The agency must still approve the revised plan, a step that is expected to occur, according to the parties involved.
The Ohio EPA has been actively involved in the negotiations to resolve the Akron sewer stalemate.
Then the revised plan — approved by Akron and the two EPAs — would be resubmitted this spring to Adams, who last March rejected a proposed cleanup plan for Akron’s sewers.
Akron is “cautiously optimistic” that Adams will approve the revised plan, York said in a telephone interview.
In rejecting the previous agreement, Adams said he wanted the cleanup speeded up, saying the agreement in place gave Akron too much time to complete the sewer work. He also complained that the pollution affected water quality in the Cuyahoga River in the Cuyahoga Valley National Park.
The city of Akron and the U.S. Justice Department had appealed Adams’ decision to the 6th Circuit Court of Appeals in Cincinnati. That appeal is pending.
The case was expected to come to a civil trial in three phases before Adams, but the legal action was delayed by the pending appeal.
Akron was not happy with Adams’ 2011 decision.
At the center of the case are Akron’s 34 remaining combined sewers that dump raw, untreated sewage into local waterways after heavy rains and snow melts.
Up to 2 billion gallons of untreated or partially treated sewage annually end up in local waterways from Akron’s combined sewer overflows or CSOs.
About 30 percent of Akron’s sewer system that serves 328,000 people in Akron and 13 suburbs has combined sewers.
Problem is widespread
Akron is among 700 U.S. cities with sewer overflows, an issue that has been a federal EPA priority since 1998. The Cleveland area, Columbus and Cincinnati are dealing with similar issues.
In its original plan, Akron has proposed building two underground tunnels to store sewer overflows, plus 10 concrete storage basins around the city to control the overflows that result in high bacteria counts and the threat of pathogens that can cause disease.
Those elements are still part of the latest plan, said Akron Service Director Rick Merolla.
The plan also gives the city up to 18 years to comply. That timetable was an issue earlier with Adams.
“Frankly, we aren’t sure that everything can be engineered and built any faster,” Merolla said.
The biggest change is that the new plan offers “much more detail” than the earlier plan, he said. “This one really is a plan.”
Adams had expressed concern over the lack of detail in the first plan.
Merolla said the plan calls for zero untreated overflows to the local waterways after rains in a typical year.
In a rainy year like 2011, there would still be overflows to the streams under the latest plan, he said.

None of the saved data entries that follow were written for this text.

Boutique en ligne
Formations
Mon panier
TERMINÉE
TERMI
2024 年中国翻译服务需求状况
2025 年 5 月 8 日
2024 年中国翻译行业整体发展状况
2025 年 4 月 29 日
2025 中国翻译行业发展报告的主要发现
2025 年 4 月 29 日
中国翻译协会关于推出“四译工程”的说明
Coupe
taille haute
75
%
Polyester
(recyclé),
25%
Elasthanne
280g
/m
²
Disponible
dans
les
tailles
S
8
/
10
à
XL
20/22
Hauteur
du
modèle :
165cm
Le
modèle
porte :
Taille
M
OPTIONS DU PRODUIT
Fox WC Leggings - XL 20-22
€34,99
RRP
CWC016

In 2002, Akron had worked out a sewer plan with the Ohio EPA, but that plan was killed by the U.S. EPA.
The city has moved forward with three sewer projects including Rack 40 on the Little Cuyahoga River north of Memorial Parkway that captures 30 percent of the sewer overflow. The concrete tanks cost $23 million.
Long legal fight
Said Akron Mayor Don Plusquellic, “In the preceding nine years since the U.S. EPA rejected the agreed plan developed by the city and the Ohio EPA, millions of dollars in legal fees have been spent. Yet the end result is essentially the same plan we proposed in 2002, which unfortunately costs more.
“The city’s proposed plan in 2002 would have cost $375 million. That same plan today will cost us $522 million,” he said in a statement.

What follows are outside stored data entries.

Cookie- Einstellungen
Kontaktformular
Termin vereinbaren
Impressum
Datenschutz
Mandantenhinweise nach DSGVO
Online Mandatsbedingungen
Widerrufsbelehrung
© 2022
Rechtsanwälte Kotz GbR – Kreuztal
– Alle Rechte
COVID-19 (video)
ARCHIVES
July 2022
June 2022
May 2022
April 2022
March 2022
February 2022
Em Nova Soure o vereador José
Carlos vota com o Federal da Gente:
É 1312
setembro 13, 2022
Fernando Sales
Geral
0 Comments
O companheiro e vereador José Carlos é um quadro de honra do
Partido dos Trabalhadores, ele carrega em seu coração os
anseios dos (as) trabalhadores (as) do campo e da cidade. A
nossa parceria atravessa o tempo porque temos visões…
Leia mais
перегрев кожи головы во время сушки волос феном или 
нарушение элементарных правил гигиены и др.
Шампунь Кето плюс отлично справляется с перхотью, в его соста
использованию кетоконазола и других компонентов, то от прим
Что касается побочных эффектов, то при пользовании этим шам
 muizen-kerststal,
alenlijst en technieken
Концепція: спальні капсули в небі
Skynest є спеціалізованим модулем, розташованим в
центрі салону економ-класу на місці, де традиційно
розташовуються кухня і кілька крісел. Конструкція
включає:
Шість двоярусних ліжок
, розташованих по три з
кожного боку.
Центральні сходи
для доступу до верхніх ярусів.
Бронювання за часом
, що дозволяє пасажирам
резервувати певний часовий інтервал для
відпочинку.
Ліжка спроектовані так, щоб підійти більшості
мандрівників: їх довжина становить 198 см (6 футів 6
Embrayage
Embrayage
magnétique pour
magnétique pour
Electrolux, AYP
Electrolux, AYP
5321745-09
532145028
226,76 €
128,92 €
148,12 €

Merolla said the total estimated cost of the latest plan, adding in long-term operating and capital needs that the city must fund, is $890 million.

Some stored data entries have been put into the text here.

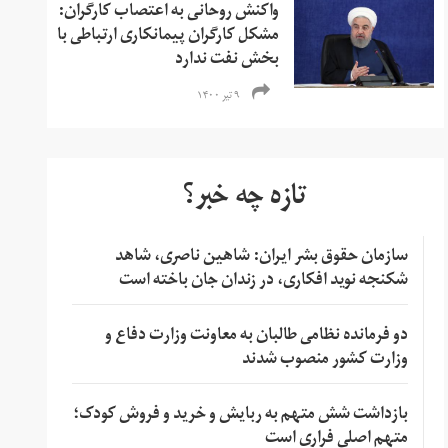
واکنش روحانی به اعتصاب کارگران:
مشکل کارگران پیمانکاری ارتباطی با
بخش نفت ندارد
۹ تیر ۱۴۰۰
تازه چه خبر؟
سازمان حقوق بشر ایران: شاهین ناصری، شاهد
شکنجه نوید افکاری، در زندان جان باخته است
دو فرمانده نظامی طالبان به معاونت وزارت دفاع و
وزارت کشور منصوب شدند
بازداشت شش متهم به ربایش و خرید و فروش کودک؛
متهم اصلی فراری است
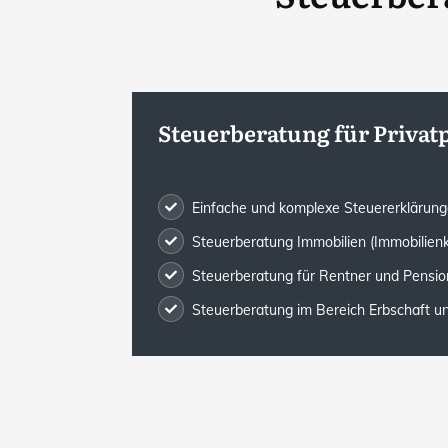
Steuerberatung für Priva
Einfache und komplexe Steuererklärun
Steuerberatung Immobilien (Immobilien
Steuerberatung für Rentner und Pensio
Steuerberatung im Bereich Erbschaft 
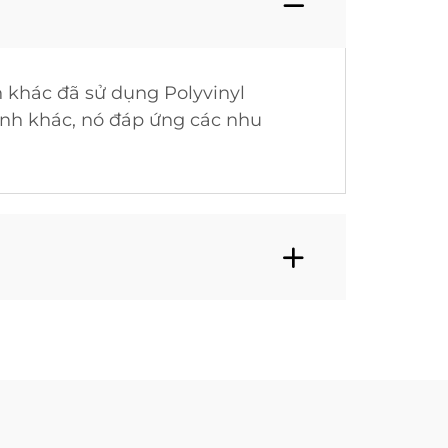
 khác đã sử dụng Polyvinyl
tính khác, nó đáp ứng các nhu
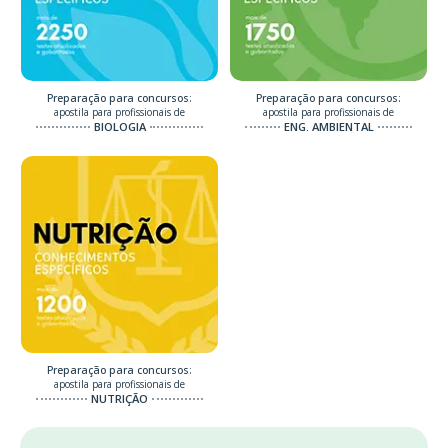
Preparação para concursos:
Preparação para concursos:
apostila para profissionais de
apostila para profissionais de
BIOLOGIA
ENG. AMBIENTAL
Preparação para concursos:
apostila para profissionais de
NUTRIÇÃO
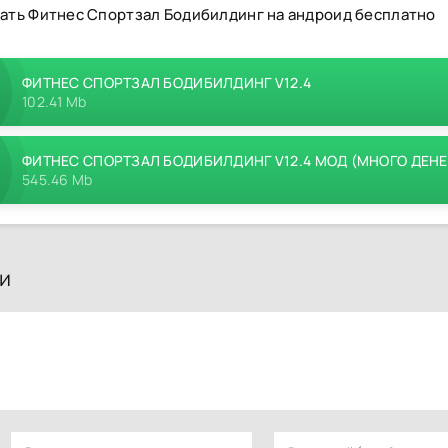
ать Фитнес Спортзал Бодибилдинг на андроид бесплатно
ФИТНЕС СПОРТЗАЛ БОДИБИЛДИНГ V12.4
102.41 Mb
ФИТНЕС СПОРТЗАЛ БОДИБИЛДИНГ V12.4 МОД (МНОГО ДЕНЕ
545.46 Mb
и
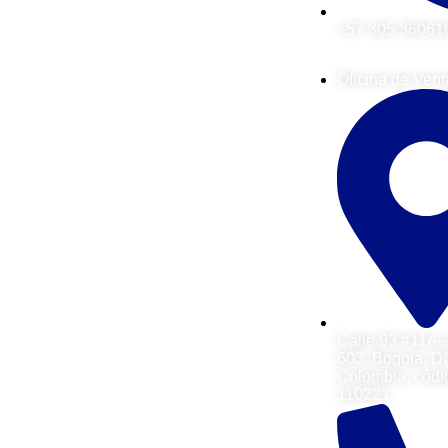
+57 305 36061
Oficina de Vent
Calle 93 #11A-2
603, Bogotá, D
Colombia, códi
110221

“The rates necessary to cover this cost will be three to four times the current rates we are paying,” Merolla said.
The city is investigating alternative funding techniques and other measures to reduce costs, the city said.
“Unfortunately, despite all our requests for consideration, affordability is not a criterion that is important to the EPA,” he said. “And, although there will be less sewer overflows going into the Cuyahoga River as a result of this plan, the river is polluted before it enters Akron and again after it leaves. It won’t, and can’t, be perfectly clean.”
The revised plan and related documents are available for public review at the Ohio EPA’s Northeast Ohio regional office, 2110 E. Aurora Road, Twinsburg.